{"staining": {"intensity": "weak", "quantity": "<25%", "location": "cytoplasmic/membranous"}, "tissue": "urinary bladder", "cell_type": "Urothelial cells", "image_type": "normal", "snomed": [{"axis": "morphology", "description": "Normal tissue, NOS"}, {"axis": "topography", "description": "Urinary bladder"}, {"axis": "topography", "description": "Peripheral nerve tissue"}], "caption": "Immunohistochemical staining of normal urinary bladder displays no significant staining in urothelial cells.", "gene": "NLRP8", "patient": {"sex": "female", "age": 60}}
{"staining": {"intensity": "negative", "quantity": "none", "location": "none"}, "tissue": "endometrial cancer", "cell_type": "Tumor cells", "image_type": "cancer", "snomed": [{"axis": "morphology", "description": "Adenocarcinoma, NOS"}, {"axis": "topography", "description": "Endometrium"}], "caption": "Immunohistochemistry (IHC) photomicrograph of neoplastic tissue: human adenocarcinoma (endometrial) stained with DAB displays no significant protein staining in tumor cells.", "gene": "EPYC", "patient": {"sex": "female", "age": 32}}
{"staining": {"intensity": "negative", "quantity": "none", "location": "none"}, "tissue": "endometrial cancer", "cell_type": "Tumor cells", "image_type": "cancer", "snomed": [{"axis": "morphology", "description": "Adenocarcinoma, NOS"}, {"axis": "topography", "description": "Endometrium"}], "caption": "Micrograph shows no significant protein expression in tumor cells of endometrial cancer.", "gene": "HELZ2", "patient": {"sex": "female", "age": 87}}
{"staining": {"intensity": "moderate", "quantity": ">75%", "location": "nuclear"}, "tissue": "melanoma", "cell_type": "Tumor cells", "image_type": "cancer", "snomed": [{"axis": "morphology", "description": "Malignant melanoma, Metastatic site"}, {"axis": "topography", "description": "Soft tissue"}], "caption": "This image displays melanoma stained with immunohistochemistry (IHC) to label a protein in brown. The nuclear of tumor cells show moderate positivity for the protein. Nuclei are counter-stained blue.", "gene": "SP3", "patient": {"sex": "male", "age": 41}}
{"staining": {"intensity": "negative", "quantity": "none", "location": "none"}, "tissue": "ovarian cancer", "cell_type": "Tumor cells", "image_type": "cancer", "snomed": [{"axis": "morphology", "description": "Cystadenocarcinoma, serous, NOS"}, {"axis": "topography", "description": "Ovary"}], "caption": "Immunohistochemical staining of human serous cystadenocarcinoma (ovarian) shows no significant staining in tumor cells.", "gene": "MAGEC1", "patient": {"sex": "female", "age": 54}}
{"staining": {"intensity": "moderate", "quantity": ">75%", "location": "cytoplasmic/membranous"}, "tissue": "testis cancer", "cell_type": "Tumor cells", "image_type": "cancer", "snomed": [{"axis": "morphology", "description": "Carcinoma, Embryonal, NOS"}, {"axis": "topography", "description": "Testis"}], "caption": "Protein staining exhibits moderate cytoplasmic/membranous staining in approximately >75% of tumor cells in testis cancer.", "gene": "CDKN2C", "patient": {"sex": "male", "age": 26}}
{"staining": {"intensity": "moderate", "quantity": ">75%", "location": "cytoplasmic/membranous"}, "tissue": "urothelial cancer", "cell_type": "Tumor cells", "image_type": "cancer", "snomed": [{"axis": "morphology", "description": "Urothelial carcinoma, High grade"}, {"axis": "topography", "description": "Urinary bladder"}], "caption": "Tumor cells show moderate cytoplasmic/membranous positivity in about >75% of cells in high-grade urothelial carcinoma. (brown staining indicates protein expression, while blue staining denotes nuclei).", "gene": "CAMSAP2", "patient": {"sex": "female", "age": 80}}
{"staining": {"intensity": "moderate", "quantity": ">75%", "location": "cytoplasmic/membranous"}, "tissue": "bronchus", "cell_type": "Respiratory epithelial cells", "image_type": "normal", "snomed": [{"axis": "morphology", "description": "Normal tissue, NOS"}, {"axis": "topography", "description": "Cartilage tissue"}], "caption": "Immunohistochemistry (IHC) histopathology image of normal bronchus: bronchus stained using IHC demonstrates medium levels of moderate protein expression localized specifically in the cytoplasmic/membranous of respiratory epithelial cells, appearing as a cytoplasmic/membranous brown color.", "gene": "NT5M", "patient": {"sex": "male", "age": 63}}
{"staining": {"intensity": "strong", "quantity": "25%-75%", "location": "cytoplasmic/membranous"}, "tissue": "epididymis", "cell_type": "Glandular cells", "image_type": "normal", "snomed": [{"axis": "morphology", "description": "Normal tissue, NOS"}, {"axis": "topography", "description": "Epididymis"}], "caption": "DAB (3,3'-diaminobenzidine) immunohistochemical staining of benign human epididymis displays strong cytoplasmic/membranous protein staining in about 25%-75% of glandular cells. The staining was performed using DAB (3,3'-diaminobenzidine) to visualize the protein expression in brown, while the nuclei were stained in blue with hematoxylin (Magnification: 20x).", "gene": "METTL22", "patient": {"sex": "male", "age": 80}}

■ ■ ■ ■ ■

**Exercise instructions**
Give the number of lines in the entries that include the string "Endometrium", and nothing else.

**Task answer**
2